--- Requirement A ---
Write out the part of the text on communal child-rearing that opens with the words containing "Taking advantage of" and closes with "began in 2020.".
--- Requirement B ---
Translate this sentence from the text on communal child-rearing into Spanish: "Though online communities are convenient, they lack in-depth communication."
--- Requirement C ---
Summarize the text on communal child-rearing in two sentences.

Taking advantage of practical sociology’s “process-event” analysis method, this article attempts to capture these mothers’ continuous efforts to help parenting transcend family boundaries and integrate with regional resources, including the formation of a communal child-rearing support network, communal child friendly spaces, innovative parent-child activities, and a communal child-rearing culture. All data revealed in this article was collected from field investigations which began in 2020.
 
Support network formed
The first step was to build online communities. Mom S defines herself as a “slash career mom,” meaning she is “raising children on the one hand and pursuing a career on the other.” This was the starting point as S began to explore communal child-rearing in Shanghai. With good writing skills and technical support from her husband, S started her business in 2013, after the birth of her first child. S took courses in psychological counseling, set up a personal public account on WeChat, and ran her own online chat group. The WeChat groups were for psychological counseling and picture book reading, and the target audiences included mothers who were also the primary caregivers. At its height, S ran more than 30 online chat groups altogether. Though online communities are convenient, they lack in-depth communication. Therefore, S began to offer offline activities in order to expand her circles.
 
S later had an unexpected opportunity to serve as the director of an agricultural garden in her community. In the garden, there was a space converted from an old container, called “Little Blue Room,” separated by a wall from the community where S lives. Originally, SYC social organization, which operates the community garden, held various lectures and family activities that were open to the public in the space. In 2020, upon negotiation, S was temporarily appointed head of the community garden as a volunteer. Through promotional activities for the community garden, S became a grassroots entrepreneur and built her communal child-rearing support network around the concept of “raising children together.”

--- Source data ---
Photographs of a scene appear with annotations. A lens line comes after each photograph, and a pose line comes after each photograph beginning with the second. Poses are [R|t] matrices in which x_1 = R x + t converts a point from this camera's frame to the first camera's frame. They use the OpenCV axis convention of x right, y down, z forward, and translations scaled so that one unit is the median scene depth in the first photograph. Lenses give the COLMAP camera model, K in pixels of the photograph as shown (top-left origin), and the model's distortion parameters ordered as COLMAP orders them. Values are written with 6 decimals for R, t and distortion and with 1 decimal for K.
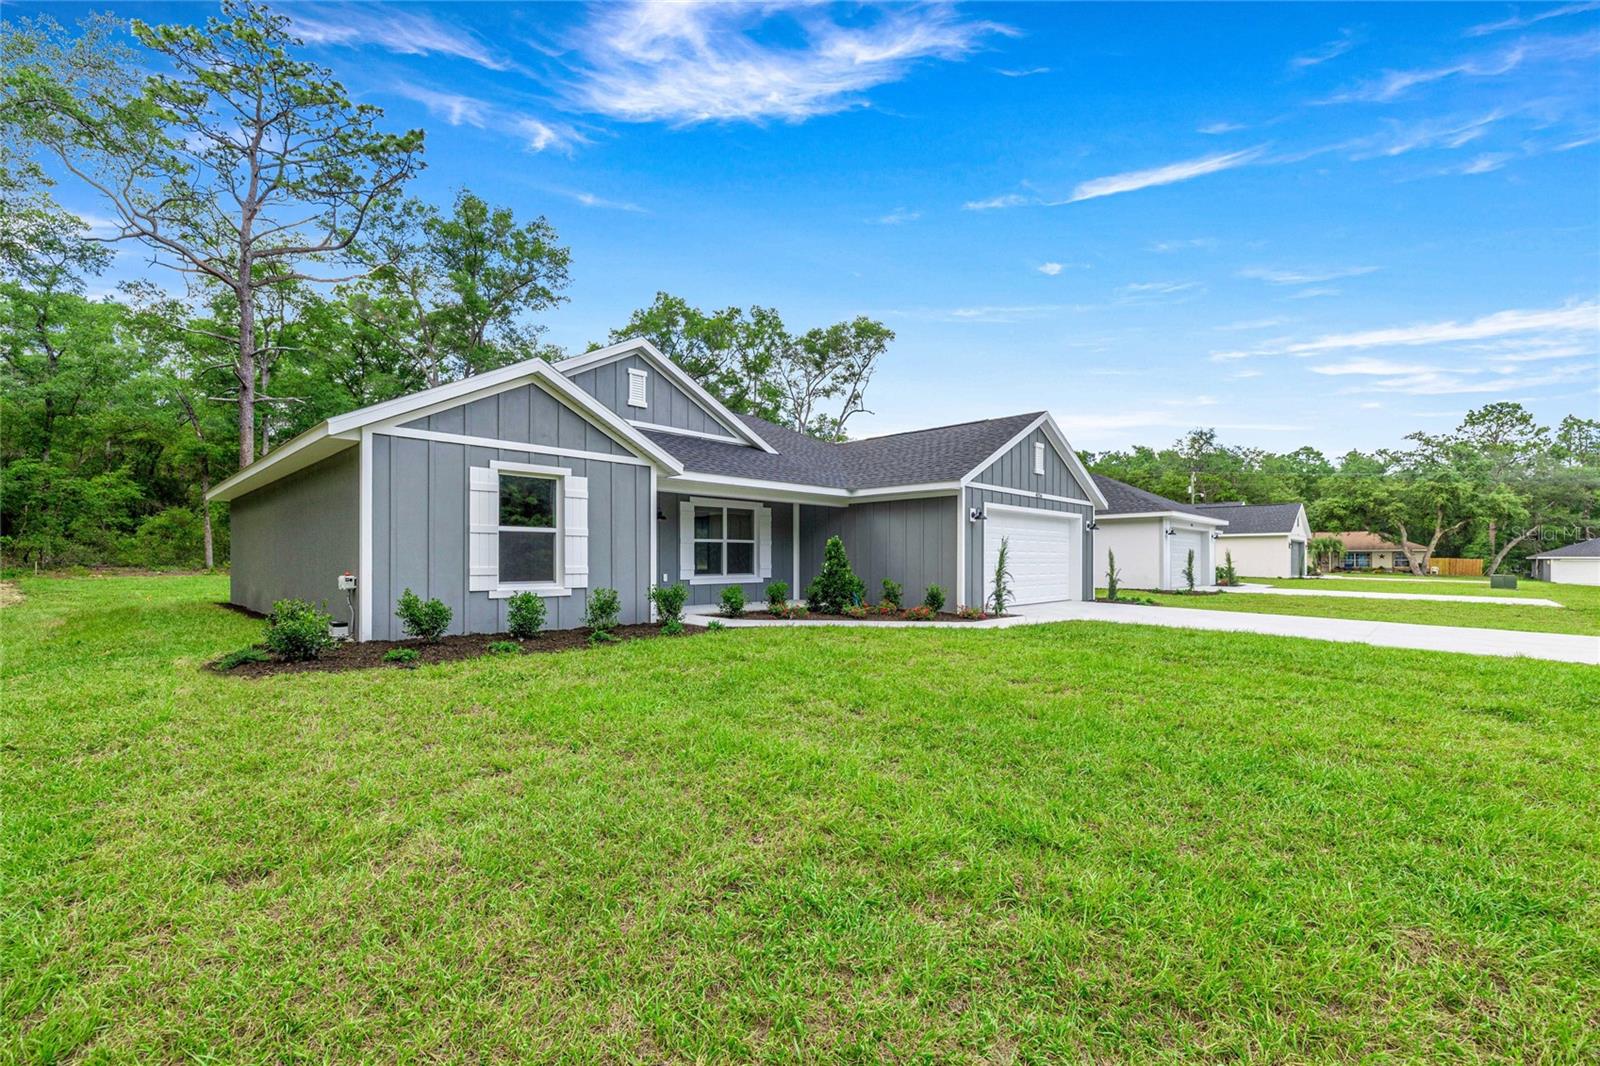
lens RADIAL K [[681.7, 0, 799.5], [0, 681.7, 558.1], [0, 0, 1]] dist [0.001710, 0.000702]
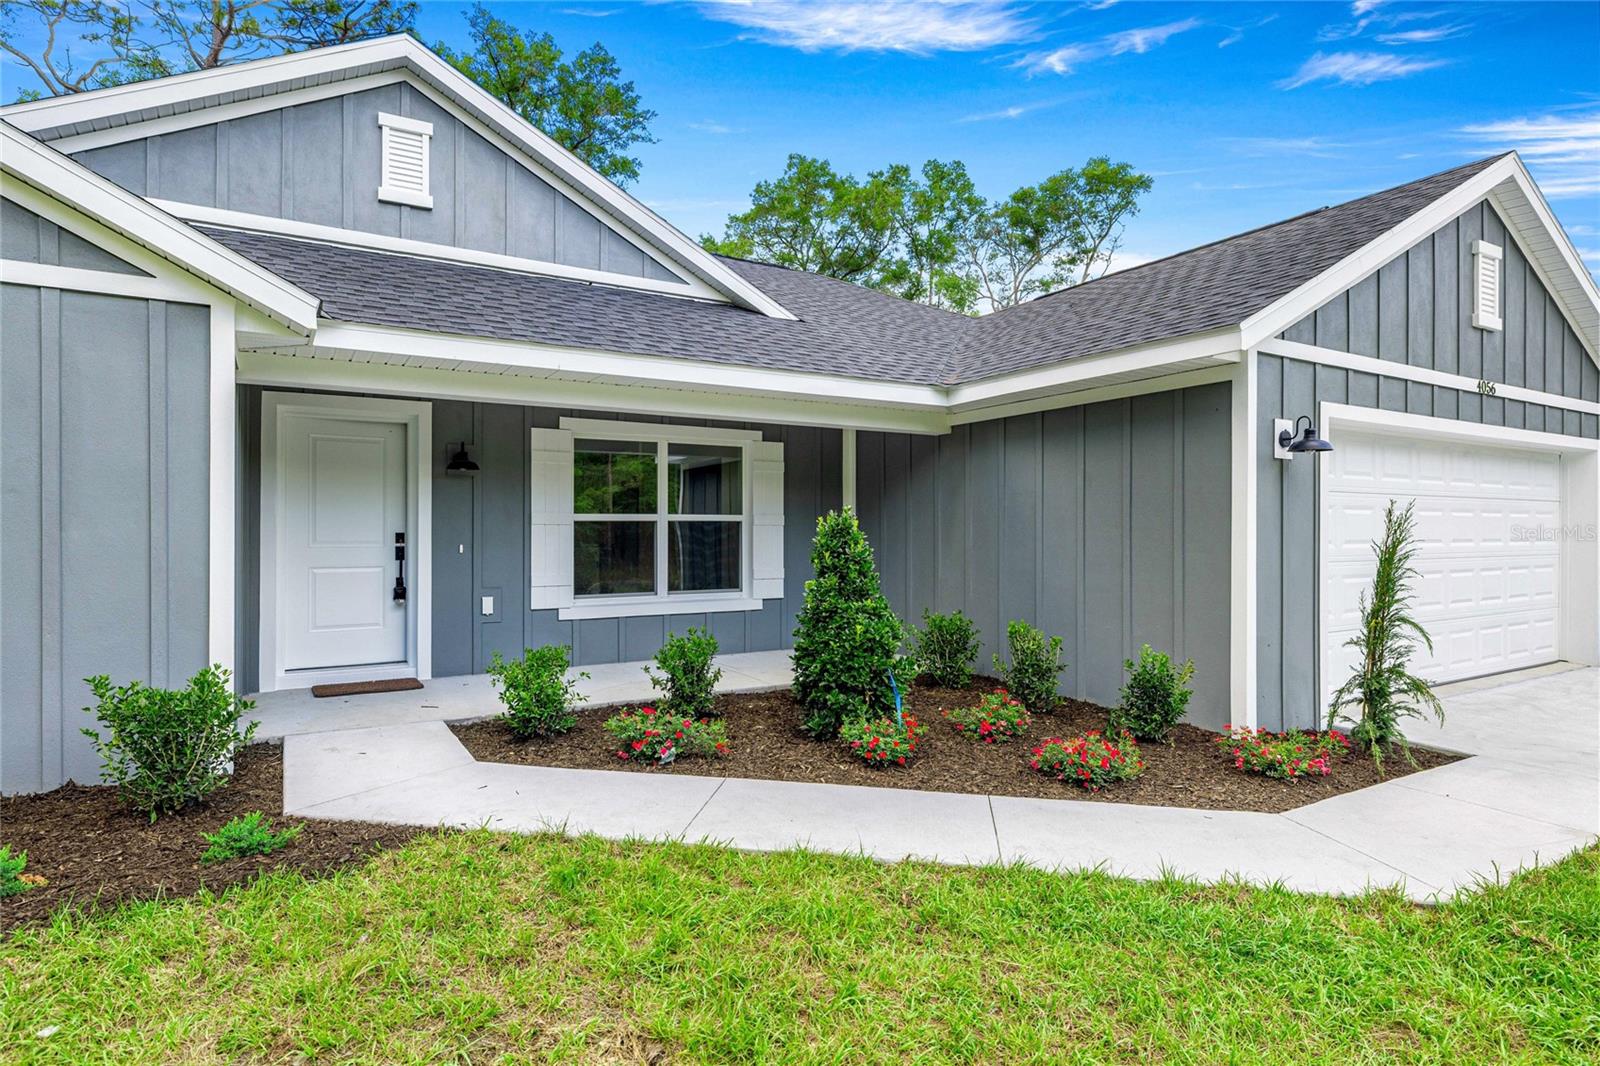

--- Exercise output A ---
Taking advantage of practical sociology’s “process-event” analysis method, this article attempts to capture these mothers’ continuous efforts to help parenting transcend family boundaries and integrate with regional resources, including the formation of a communal child-rearing support network, communal child friendly spaces, innovative parent-child activities, and a communal child-rearing culture. All data revealed in this article was collected from field investigations which began in 2020.

--- Exercise output B ---
Aunque las comunidades en línea son prácticas, carecen de una comunicación profunda.

--- Exercise output C ---
Drawing on field investigations that began in 2020, the text follows mothers' efforts to carry parenting beyond family boundaries through a communal child-rearing support network, child-friendly spaces, parent-child activities and a communal child-rearing culture. One mother, S, started a business in 2013 running WeChat groups on psychological counseling and picture book reading, later added offline activities, and in 2020 became volunteer head of a community garden, where she built a support network around the concept of "raising children together."